What Am I Doing Wrong?




Well today is National Amy's Pity Party Day!  It's hard to admit but I get discouraged just like everyone else.  I question myself and decide it must be something that I am doing wrong.  It's easier to take the blame and put it all on myself than I can justify feeling sorry for myself.  What happens if that is just life?  Well there is a scary thought that would mean I am not in control and can't fix it!  Yes, I am a control freak and "fixer"!  Sometimes life just gives you a shit sandwich with a side of bad attitude.    

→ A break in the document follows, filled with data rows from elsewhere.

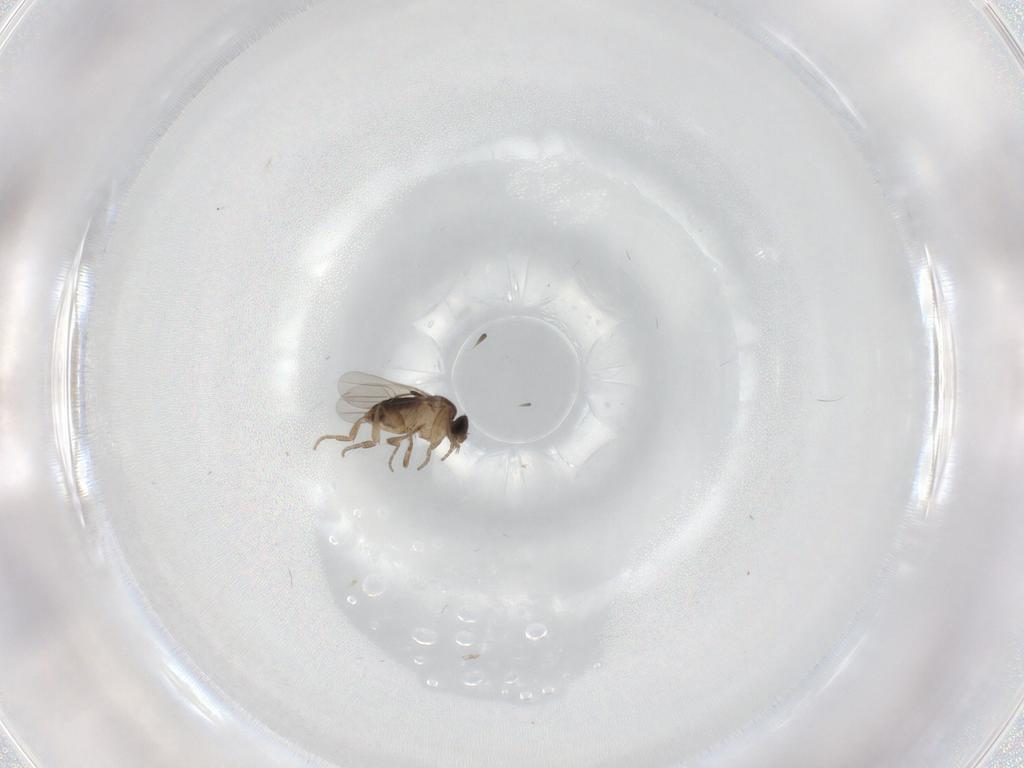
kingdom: Animalia
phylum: Arthropoda
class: Insecta
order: Diptera
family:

My personal and professional life have gone through many changes not all for the best but if I really take a look it has worked out for the best.  I have learned a lot about my friends and myself.  I have learned that I can't always figure it out, there isn't always an answer, I can figure stuff out, there is an answer I just might not like it, people are assholes, I am an asshole, it's okay to ask for help, its okay to admit that life isn't perfect, & etc.  Also, I would like to admit now that I have a potty mouth (my mom hates my mouth and please note my mouth is not a reflection of my up bringing lol).  I am trying to work on it and will always be working on it.  
Okay, back to the subject at hand.  I get discouraged.  It is hard with things are not moving as fast as I think they should.  I begin to take it personally and want to give up.  Why aren't people showing up for classes, why aren't people training with me, how do I get people to know about the studio, maybe this isn't my calling and etc.  How are other people doing it?  How are they getting people into their studios?  Should I be pushing clients harder?  Should I sell shakes?  Maybe I need to change my way of thinking? Am I being stubborn for not wanting to do some of this stuff?  I just don't know!!!
Than the positive me kicks in and says okay what can you do?   Train clients, talk about my struggles, work around clients injuries, help people get better at things in everyday life,  and make people feel comfortable.  Why isn't that enough for today, Amy Jo? It is enough for today and it will be enough for tomorrow too.  So, this girl is just going to keep going! Slapping some mustard on my shit sandwich with a side of attitude and eat it with a smile!
I am not sharing this because I want you to feel sorry for me.  I am sharing because I know what it is like to be discouraged, want to give up, question life choices, question your abilities, question job choices and etc.  Today I put on my running shoes and went out in the windy weather to do intervals. That is what helped gain perspective today and focus on the good.  So, laces up your shoes, read a good book, listen to some music or just take 7 cleansing breaths to focus on "your positive".  Stay encouraged my friends.     
Amy Jo 
P.S. Don't show this blog to my mom....she will say "Oh, my word Amy!  I have taught you better than to talk like that!"